Rand Paul Vs. The Cheyneys:
It seems that Liz Cheney has suddenly decided she is real interested in running for the U.S. Senate from Wyoming where her infamous father first cut his chops as a Congressman, then defense secretary and of course Vice President. Only trouble is, there is already a Republican Senator in Wyoming named Mike Enzi and Mr. Enzi hadn't given any indication he was not planning on running for re-election.
That isn't stopping Liz however, who has been posting cute pictures of her kids riding horses on her blog and criss crossing the state, apparently with her father's support, consuming rubber chicken and schmoozing with party regulars.
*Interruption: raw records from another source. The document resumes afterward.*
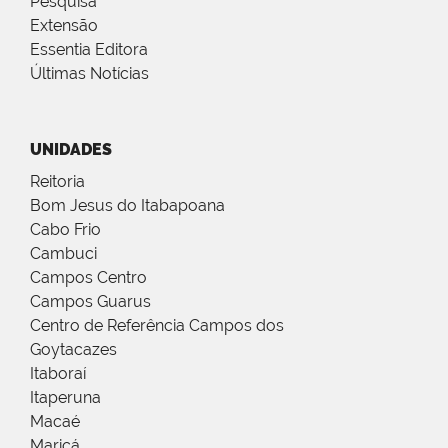
Pesquisa
Extensão
Essentia Editora
Últimas Notícias
UNIDADES
Reitoria
Bom Jesus do Itabapoana
Cabo Frio
Cambuci
Campos Centro
Campos Guarus
Centro de Referência Campos dos
Goytacazes
Itaboraí
Itaperuna
Macaé
Maricá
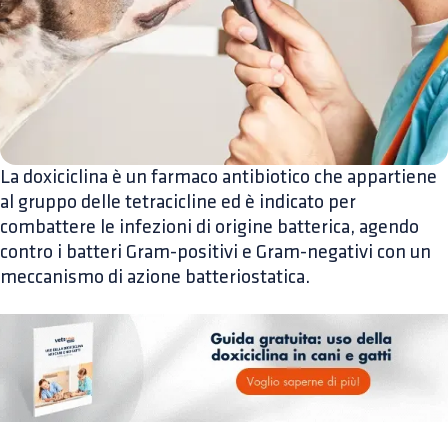
La doxiciclina è un farmaco antibiotico che appartiene
al gruppo delle tetracicline ed è indicato per
combattere le infezioni di origine batterica, agendo
contro i batteri Gram-positivi e Gram-negativi con un
meccanismo di azione batteriostatica.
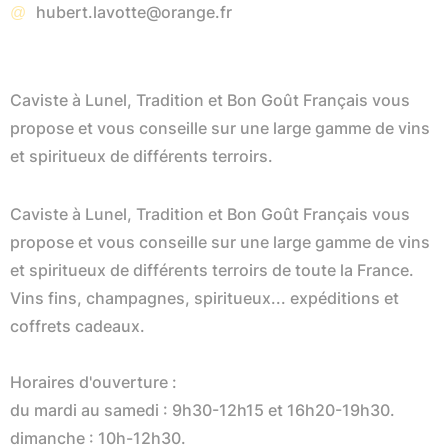
hubert.lavotte@orange.fr
Caviste à Lunel, Tradition et Bon Goût Français vous
propose et vous conseille sur une large gamme de vins
et spiritueux de différents terroirs.
Caviste à Lunel, Tradition et Bon Goût Français vous
propose et vous conseille sur une large gamme de vins
et spiritueux de différents terroirs de toute la France.
Vins fins, champagnes, spiritueux... expéditions et
coffrets cadeaux.
Horaires d'ouverture :
du mardi au samedi : 9h30-12h15 et 16h20-19h30.
dimanche : 10h-12h30.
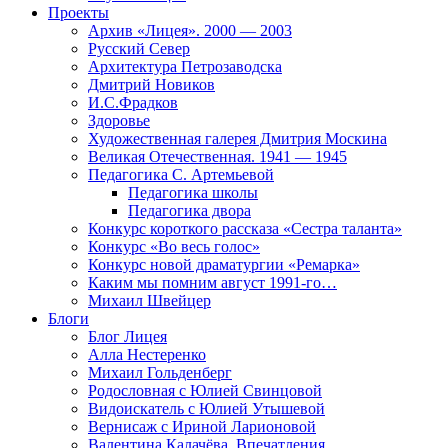
Проекты
Архив «Лицея». 2000 — 2003
Русский Север
Архитектура Петрозаводска
Дмитрий Новиков
И.С.Фрадков
Здоровье
Художественная галерея Дмитрия Москина
Великая Отечественная. 1941 — 1945
Педагогика С. Артемьевой
Педагогика школы
Педагогика двора
Конкурс короткого рассказа «Сестра таланта»
Конкурс «Во весь голос»
Конкурс новой драматургии «Ремарка»
Каким мы помним август 1991-го…
Михаил Швейцер
Блоги
Блог Лицея
Алла Нестеренко
Михаил Гольденберг
Родословная с Юлией Свинцовой
Видоискатель с Юлией Утышевой
Вернисаж с Ириной Ларионовой
Валентина Калачёва. Впечатления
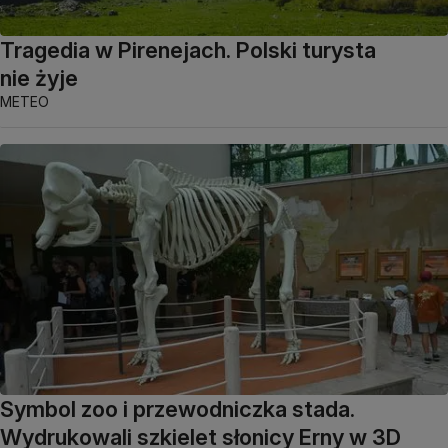
Tragedia w Pirenejach. Polski turysta
nie żyje
METEO
Symbol zoo i przewodniczka stada.
Wydrukowali szkielet słonicy Erny w 3D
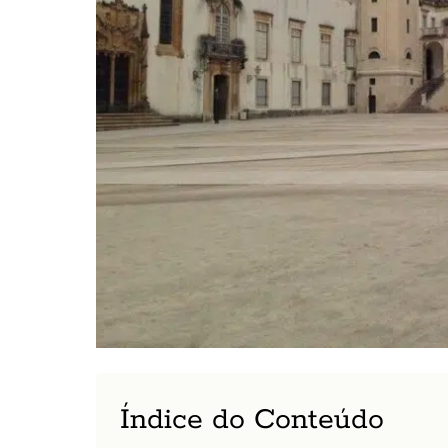
Índice do Conteúdo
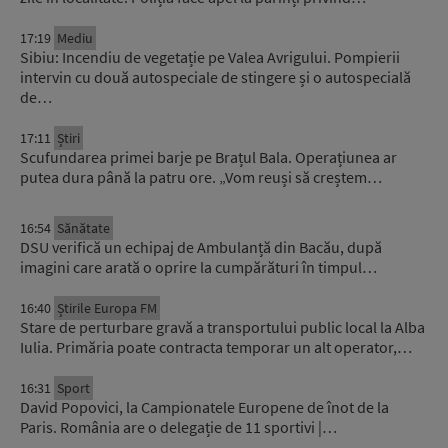
17:19
Mediu
Sibiu: Incendiu de vegetație pe Valea Avrigului. Pompierii
intervin cu două autospeciale de stingere și o autospecială
de…
17:11
Știri
Scufundarea primei barje pe Brațul Bala. Operațiunea ar
putea dura până la patru ore. „Vom reuși să creștem…
16:54
Sănătate
DSU verifică un echipaj de Ambulanță din Bacău, după
imagini care arată o oprire la cumpărături în timpul…
16:40
Știrile Europa FM
Stare de perturbare gravă a transportului public local la Alba
Iulia. Primăria poate contracta temporar un alt operator,…
16:31
Sport
David Popovici, la Campionatele Europene de înot de la
Paris. România are o delegație de 11 sportivi |…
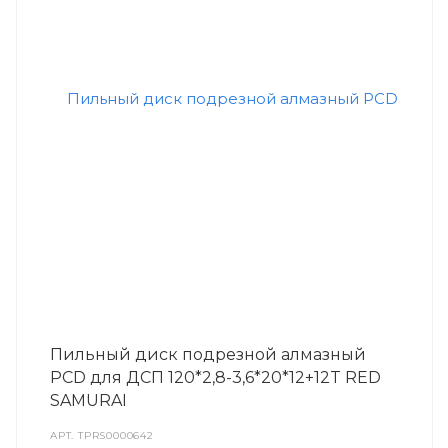
Пильный диск подрезной алмазный
PCD для ДСП 120*2,8-3,6*20*12+12T RED
SAMURAI
АРТ.
TPRS0000642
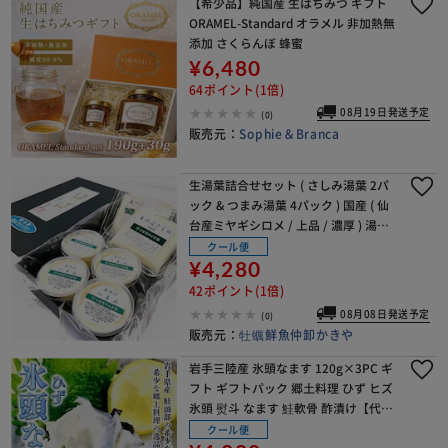
【希少品】純国産 生はちみつ ギフト
ORAMEL-Standard オラメル 非加熱無
添加 さくらんぼ 蜂蜜
¥6,480
64ポイント(1倍)
08月19日発送予定
(0)
販売元：
Sophie＆Branca
生湯葉詰合せセット ( さしみ湯葉 2パ
ック & つまみ湯葉 4パック ) 国産 ( 仙
台産ミヤギシロメ / 上品 / 濃厚 ) 湯葉 (
贈り物/ギフト/お歳暮/お中元 ) 通販 ギ
クール便
フト
¥4,280
42ポイント(1倍)
08月08日発送予定
(0)
販売元：
牡蠣鮮魚仲卸かきや
岩手三陸産 氷頭なます 120g×3PC ギ
フト ギフトパック 郷土料理 ひず ヒズ
氷頭 熨斗 なます 鮭軟骨 酢漬け【代引
き不可】
クール便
But Senator Paul of Kentucky has suddenly announced he thinks his colleague Senator Enzi is just fine thank you. Perhaps it is because Sen. Paul's main claim to fame these days is his call for a non-interventionist foreign policy....the exact opposite of the Cheneys who never saw a foreign country they didn't think could be improved with a little carpet bombing.
So folks....have at it. A little inter-nicene war in Wyoming...? Why not?
How about editorial battles over immigration? In this corner William Kristol and Rich Lowry (Kill the Bill)
There is no case for the bill, and certainly no urgency to pass it. During the debate over immigration in 2006–07, Republican rhetoric at times had a flavor that communicated a hostility to immigrants as such. That was a mistake, and it did political damage. This time has been different. The case against the bill has been as responsible as it has been damning.
It’s become clear that you can be pro-immigrant and pro-immigration, and even favor legalization of the 11 million illegal immigrants who are here and increases in some categories of legal immigration – and vigorously oppose this bill.
and on the other side, Bobo Brooks of the NY Times (
Pass the Bill)
If Republicans reject immigration reform, that will be a giant sign of disrespect, and nothing else Republicans say will even be heard.
Whether this bill passes or not, this country is heading toward a multiethnic future. Republicans can either shape that future in a conservative direction or, as I’ve tried to argue, they can become the receding roar of a white America that is never coming back.
That’s what’s at stake.
And now the ultimate case of irony....PA US Senator Pat Toomey....he of the Club for Growth fame
now finds himself being attacked from the right by the gun lobby for having the temerity to propose a bill requiring background checks to qualify for gun ownership.
Well Pat....live by the sword, die by the sword:
Note the morph at the end of the ad from Toomey (who right winged his way into office) and the man he drove into the Democratic Party, the late Arlen Specter. Schadenfreude! It's what America's having for breakfast.